From the data below, set down exactly the lines between the one holding "425 441 3320" and the one holding "141 265 3439", inclusive, and no others.

-- RECORDS SUPPLIED follows --

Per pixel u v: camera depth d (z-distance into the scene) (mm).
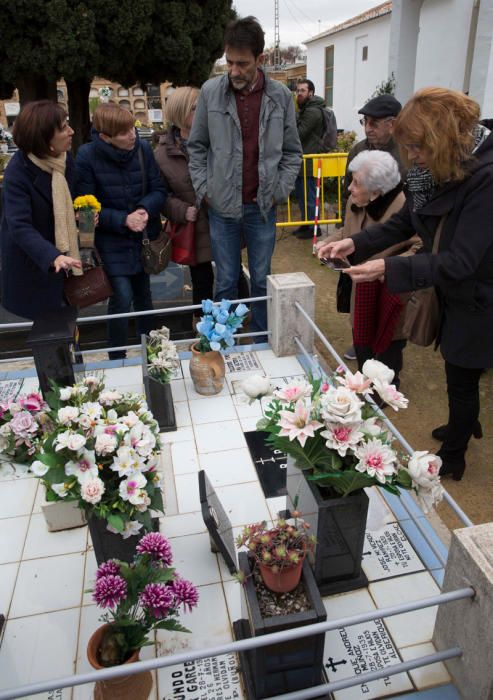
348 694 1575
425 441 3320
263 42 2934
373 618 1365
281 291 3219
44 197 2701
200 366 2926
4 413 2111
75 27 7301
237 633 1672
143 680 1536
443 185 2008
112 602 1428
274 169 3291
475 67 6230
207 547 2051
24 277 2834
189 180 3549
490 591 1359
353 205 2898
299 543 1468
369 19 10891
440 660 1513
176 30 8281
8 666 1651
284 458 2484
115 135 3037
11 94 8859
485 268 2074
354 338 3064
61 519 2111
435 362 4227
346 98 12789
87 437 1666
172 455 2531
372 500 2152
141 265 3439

-- RECORDS SUPPLIED concluded --
-- RECORDS SUPPLIED follows --

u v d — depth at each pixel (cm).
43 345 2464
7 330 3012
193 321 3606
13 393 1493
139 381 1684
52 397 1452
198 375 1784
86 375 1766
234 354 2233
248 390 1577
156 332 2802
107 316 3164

-- RECORDS SUPPLIED concluded --
-- RECORDS SUPPLIED follows --

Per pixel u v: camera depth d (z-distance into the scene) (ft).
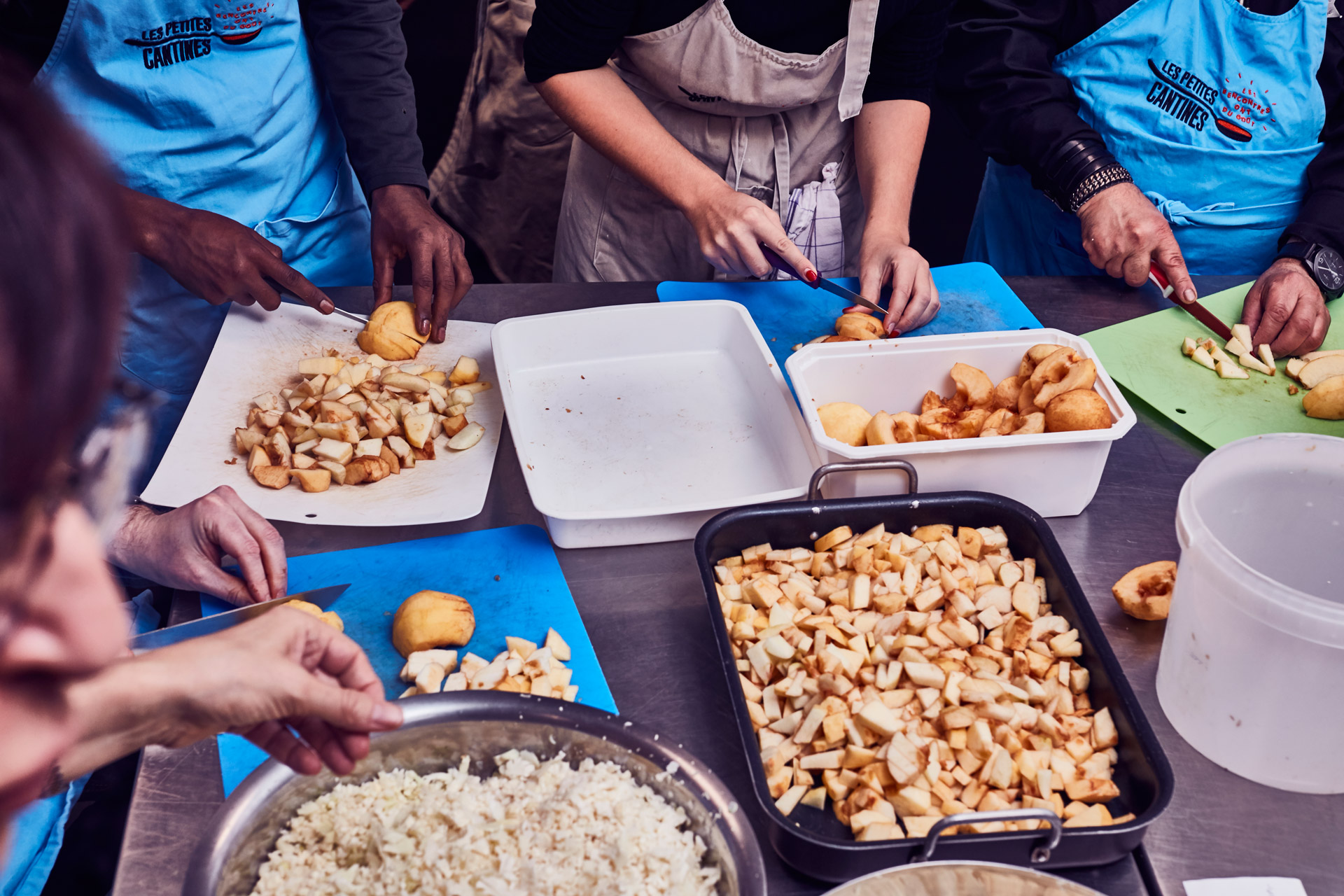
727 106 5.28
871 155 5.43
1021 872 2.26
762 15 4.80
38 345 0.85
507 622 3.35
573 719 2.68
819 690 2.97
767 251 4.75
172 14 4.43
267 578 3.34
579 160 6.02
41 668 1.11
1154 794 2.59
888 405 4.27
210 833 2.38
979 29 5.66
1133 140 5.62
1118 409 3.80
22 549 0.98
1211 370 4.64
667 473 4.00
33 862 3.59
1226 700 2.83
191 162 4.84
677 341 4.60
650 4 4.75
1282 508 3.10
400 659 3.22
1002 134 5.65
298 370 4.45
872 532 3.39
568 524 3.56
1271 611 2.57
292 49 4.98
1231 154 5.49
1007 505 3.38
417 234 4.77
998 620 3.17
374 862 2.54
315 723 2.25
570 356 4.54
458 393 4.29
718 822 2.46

-- RECORDS SUPPLIED concluded --

▶ _OUTPUT FOR THIS EXERCISE_:
425 441 3320
263 42 2934
373 618 1365
281 291 3219
44 197 2701
200 366 2926
4 413 2111
75 27 7301
237 633 1672
143 680 1536
443 185 2008
112 602 1428
274 169 3291
475 67 6230
207 547 2051
24 277 2834
189 180 3549
490 591 1359
353 205 2898
299 543 1468
369 19 10891
440 660 1513
176 30 8281
8 666 1651
284 458 2484
115 135 3037
11 94 8859
485 268 2074
354 338 3064
61 519 2111
435 362 4227
346 98 12789
87 437 1666
172 455 2531
372 500 2152
141 265 3439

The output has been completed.